A FAIR and Free Prompt-based Research Assistant
Mahsa Shamsabadi, Jennifer D'Souza
TL;DR
RA addresses the challenge of turning vast scholarly outputs into FAIR, machine-actionable representations for easy cross-study comparison. It offers a prompt-based ecosystem that standardizes six research tasks into 11 prompts, leveraging AI tools like ChatGPT and Gemini to generate structured outputs suitable for publication in the Open Research Knowledge Graph (ORKG) and CSV export.
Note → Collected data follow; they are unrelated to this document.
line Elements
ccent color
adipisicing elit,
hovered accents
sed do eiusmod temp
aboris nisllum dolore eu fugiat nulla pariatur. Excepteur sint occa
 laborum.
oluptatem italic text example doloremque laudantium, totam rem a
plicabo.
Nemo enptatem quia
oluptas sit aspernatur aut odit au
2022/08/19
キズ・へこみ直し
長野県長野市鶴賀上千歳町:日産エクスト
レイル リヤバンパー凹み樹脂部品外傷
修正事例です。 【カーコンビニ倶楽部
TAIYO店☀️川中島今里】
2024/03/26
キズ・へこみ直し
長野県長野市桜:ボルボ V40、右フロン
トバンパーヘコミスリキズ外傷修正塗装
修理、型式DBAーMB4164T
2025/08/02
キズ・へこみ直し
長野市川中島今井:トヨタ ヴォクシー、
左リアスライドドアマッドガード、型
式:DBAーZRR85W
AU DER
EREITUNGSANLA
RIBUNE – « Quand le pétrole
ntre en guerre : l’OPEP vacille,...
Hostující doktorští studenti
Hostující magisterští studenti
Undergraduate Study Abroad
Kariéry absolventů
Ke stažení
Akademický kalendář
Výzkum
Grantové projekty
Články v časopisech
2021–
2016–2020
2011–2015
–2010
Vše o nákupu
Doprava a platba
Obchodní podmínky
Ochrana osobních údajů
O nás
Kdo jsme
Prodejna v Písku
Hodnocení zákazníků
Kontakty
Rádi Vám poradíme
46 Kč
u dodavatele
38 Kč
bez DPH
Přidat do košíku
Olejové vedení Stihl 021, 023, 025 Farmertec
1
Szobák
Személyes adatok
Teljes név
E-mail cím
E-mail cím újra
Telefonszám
The approach is demonstrated across Computer Science, Virology, and Climate Science, with outputs mirroring domain-expert results and illustrating domain-independence. The work provides a public codebase, a modular workflow, and plans for usability studies to assess adoption and trust in AI-assisted scholarly workflows.
Abstract
This demo will present the Research Assistant (RA) tool developed to assist with six main types of research tasks defined as standardized instruction templates, instantiated with user input, applied finally as prompts to well-known--for their sophisticated natural language processing abilities--AI tools, such as ChatGPT (https://chat.openai.com/) and Gemini (https://gemini.google.com/app). The six research tasks addressed by RA are: creating FAIR research comparisons, ideating research topics, drafting grant applications, writing scientific blogs, aiding preliminary peer reviews, and formulating enhanced literature search queries. RA's reliance on generative AI tools like ChatGPT or Gemini means the same research task assistance can be offered in any scientific discipline. We demonstrate its versatility by sharing RA outputs in Computer Science, Virology, and Climate Science, where the output with the RA tool assistance mirrored that from a domain expert who performed the same research task.